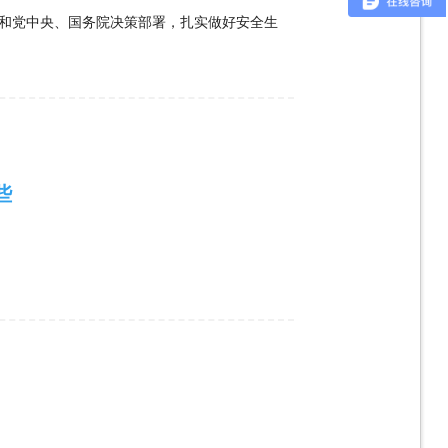
和党中央、国务院决策部署，扎实做好安全生
些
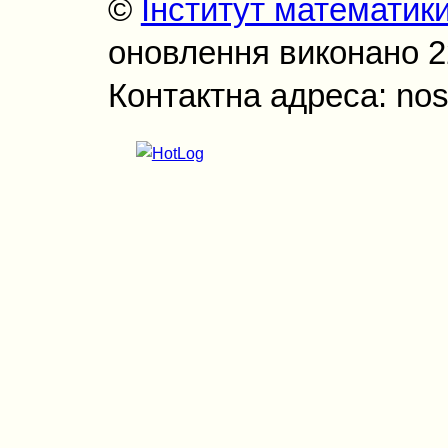
©
Інститут математик
оновлення виконано 22
Контактна адреса: nos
+++
> [EXERCISE GOAL]
All entries above are to be set down word for word, and the pictures are to be left out.

> [EXERCISE OUTPUT]
和党中央、国务院决策部署，扎实做好安全生
些
©
Інститут математик
оновлення виконано 22
Контактна адреса: nos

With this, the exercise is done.